Certain infinities can grow faster than others, though. That's why L'Hôpital's rule works.

For example, the area of a square of infinite size will be a "bigger" infinity than the perimeter of an infinite square (which will in turn be a bigger infinity than the infinity that is the side length). "Bigger" in the sense that as the side length of the square approaches infinity, the perimeter scales like 4*x but the area scales like x^2 (which gets larger faster as x approaches infinity).

[–] Tja@programming.dev 3 points 10 months ago

Those are all aleph 0 infinities. There's is a mathematical proof that shows the square of infinity is still infinity. The same as "there is the same number of fractions as there is integers" (same size infinities).

[–] pineapplelover@lemm.ee 0 points 10 months ago* (last edited 10 months ago) (1 children)

It might give use different growth rate but Infinity is infinite, it's like the elementary school playground argument saying "infinity + 1" there is no "infinity + 1", it's just infinity. Infinity is the range of all the numbers ever, you can't increase that set of numbers that is already infinite.

[–] deo@lemmy.dbzer0.com 3 points 10 months ago* (last edited 10 months ago)

but in this case we are comparing the growth rate of two functions

oh, you mean like taking the ratio of the derivatives of two functions?

it's like the elementary school playground argument saying "infinity + 1" there is no "infinity + 1", it's just infinity

but that's not the scenario. The question is whether $100x is more valuable than $1x as x goes to infinity. The number of bills is infinite (and you are correct that adding one more bill is still infinity bills), but the value of the money is a larger $infinity if you have $100 bills instead of $1 bills.

Edit: just for clarity, the original comment i replied to said

Lhopital's rule doesn't fucking apply when it comes to infinity.

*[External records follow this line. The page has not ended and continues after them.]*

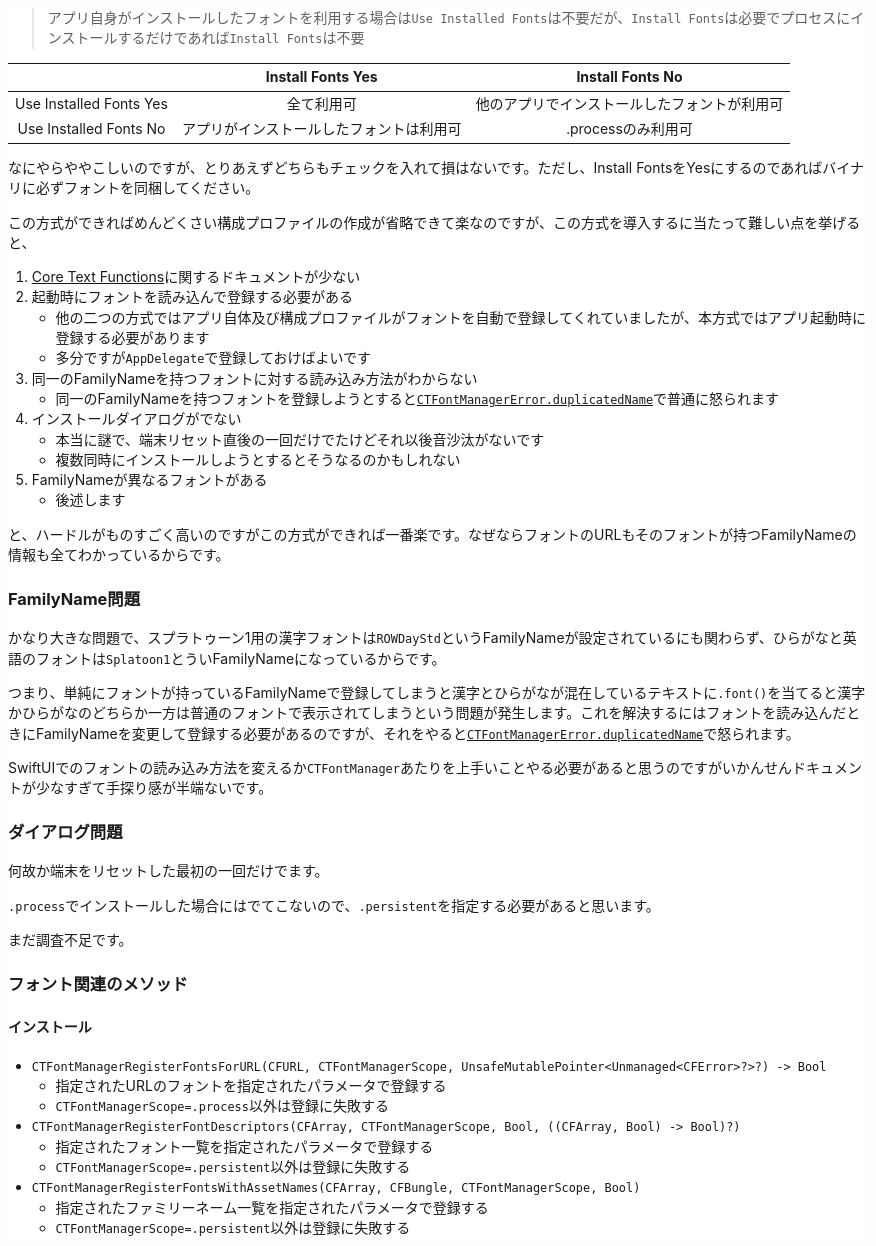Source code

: > アプリ自身がインストールしたフォントを利用する場合は`Use Installed Fonts`は不要だが、`Install Fonts`は必要でプロセスにインストールするだけであれば`Install Fonts`は不要

|                         | Install Fonts Yes                        | Install Fonts No                             | 
| :---------------------: | :--------------------------------------: | :------------------------------------------: | 
| Use Installed Fonts Yes | 全て利用可                               | 他のアプリでインストールしたフォントが利用可 | 
| Use Installed Fonts No  | アプリがインストールしたフォントは利用可 | .processのみ利用可                           | 

なにやらややこしいのですが、とりあえずどちらもチェックを入れて損はないです。ただし、Install FontsをYesにするのであればバイナリに必ずフォントを同梱してください。

この方式ができればめんどくさい構成プロファイルの作成が省略できて楽なのですが、この方式を導入するに当たって難しい点を挙げると、

1. [Core Text Functions](https://developer.apple.com/documentation/coretext/core_text_functions)に関するドキュメントが少ない
2. 起動時にフォントを読み込んで登録する必要がある
    - 他の二つの方式ではアプリ自体及び構成プロファイルがフォントを自動で登録してくれていましたが、本方式ではアプリ起動時に登録する必要があります
    - 多分ですが`AppDelegate`で登録しておけばよいです
3. 同一のFamilyNameを持つフォントに対する読み込み方法がわからない
    - 同一のFamilyNameを持つフォントを登録しようとすると[`CTFontManagerError.duplicatedName`](https://developer.apple.com/documentation/coretext/ctfontmanagererror/duplicatedname)で普通に怒られます
4. インストールダイアログがでない
    - 本当に謎で、端末リセット直後の一回だけでたけどそれ以後音沙汰がないです
    - 複数同時にインストールしようとするとそうなるのかもしれない
5. FamilyNameが異なるフォントがある
    - 後述します

と、ハードルがものすごく高いのですがこの方式ができれば一番楽です。なぜならフォントのURLもそのフォントが持つFamilyNameの情報も全てわかっているからです。

### FamilyName問題

かなり大きな問題で、スプラトゥーン1用の漢字フォントは`ROWDayStd`というFamilyNameが設定されているにも関わらず、ひらがなと英語のフォントは`Splatoon1`とういFamilyNameになっているからです。

つまり、単純にフォントが持っているFamilyNameで登録してしまうと漢字とひらがなが混在しているテキストに`.font()`を当てると漢字かひらがなのどちらか一方は普通のフォントで表示されてしまうという問題が発生します。これを解決するにはフォントを読み込んだときにFamilyNameを変更して登録する必要があるのですが、それをやると[`CTFontManagerError.duplicatedName`](https://developer.apple.com/documentation/coretext/ctfontmanagererror/duplicatedname)で怒られます。

SwiftUIでのフォントの読み込み方法を変えるか`CTFontManager`あたりを上手いことやる必要があると思うのですがいかんせんドキュメントが少なすぎて手探り感が半端ないです。

### ダイアログ問題

何故か端末をリセットした最初の一回だけでます。

`.process`でインストールした場合にはでてこないので、`.persistent`を指定する必要があると思います。

まだ調査不足です。

### フォント関連のメソッド

#### インストール

- `CTFontManagerRegisterFontsForURL(CFURL, CTFontManagerScope, UnsafeMutablePointer<Unmanaged<CFError>?>?) -> Bool`
    - 指定されたURLのフォントを指定されたパラメータで登録する
    - `CTFontManagerScope=.process`以外は登録に失敗する
- `CTFontManagerRegisterFontDescriptors(CFArray, CTFontManagerScope, Bool, ((CFArray, Bool) -> Bool)?)`
    - 指定されたフォント一覧を指定されたパラメータで登録する
    - `CTFontManagerScope=.persistent`以外は登録に失敗する
- `CTFontManagerRegisterFontsWithAssetNames(CFArray, CFBungle, CTFontManagerScope, Bool)`
    - 指定されたファミリーネーム一覧を指定されたパラメータで登録する
    - `CTFontManagerScope=.persistent`以外は登録に失敗する
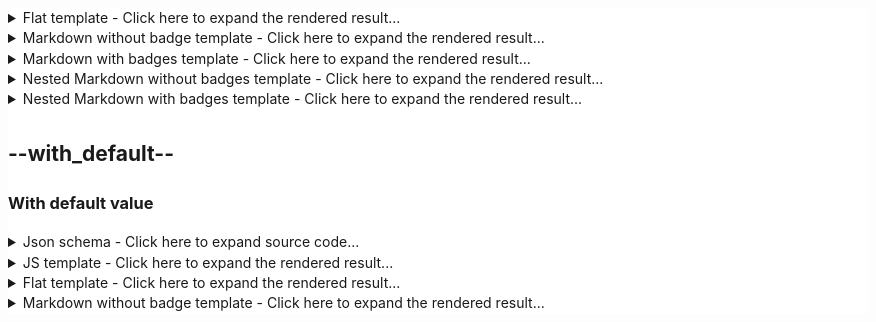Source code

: <details><summary>Flat template - Click here to expand the rendered result...</summary></details>


<details><summary>Markdown without badge template - Click here to expand the rendered result...</summary></details>


<details><summary>Markdown with badges template - Click here to expand the rendered result...</summary></details>


<details><summary>Nested Markdown without badges template - Click here to expand the rendered result...</summary></details>


<details><summary>Nested Markdown with badges template - Click here to expand the rendered result...</summary></details>

## --with_default--
### With default value



<details><summary>Json schema - Click here to expand source code...</summary></details>


<details><summary>JS template - Click here to expand the rendered result...</summary></details>


<details><summary>Flat template - Click here to expand the rendered result...</summary></details>


<details>
<summary>Markdown without badge template - Click here to expand the rendered result...</summary>
<a href="https://github.com/coveooss/json-schema-for-humans/blob/master/docs/examples/examples_md_default/with_default.md" target="_blank">Open it in github</a>

[examples/examples_md_default/with_default.md](examples/examples_md_default/with_default.md ':include')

Why are so many people in this thread using lhopital's rule. Yes, it gives us the limit as x approaches infinity but in this case we are comparing the growth rate of two functions that are trying to make infinity go faster, this is not possible. Infinity is infinite, it's like the elementary school playground argument saying "infinity + 1" there is no "infinity + 1", it's just infinity. Infinity is the range of all the numbers ever, you can't increase that set of numbers that is already infinite.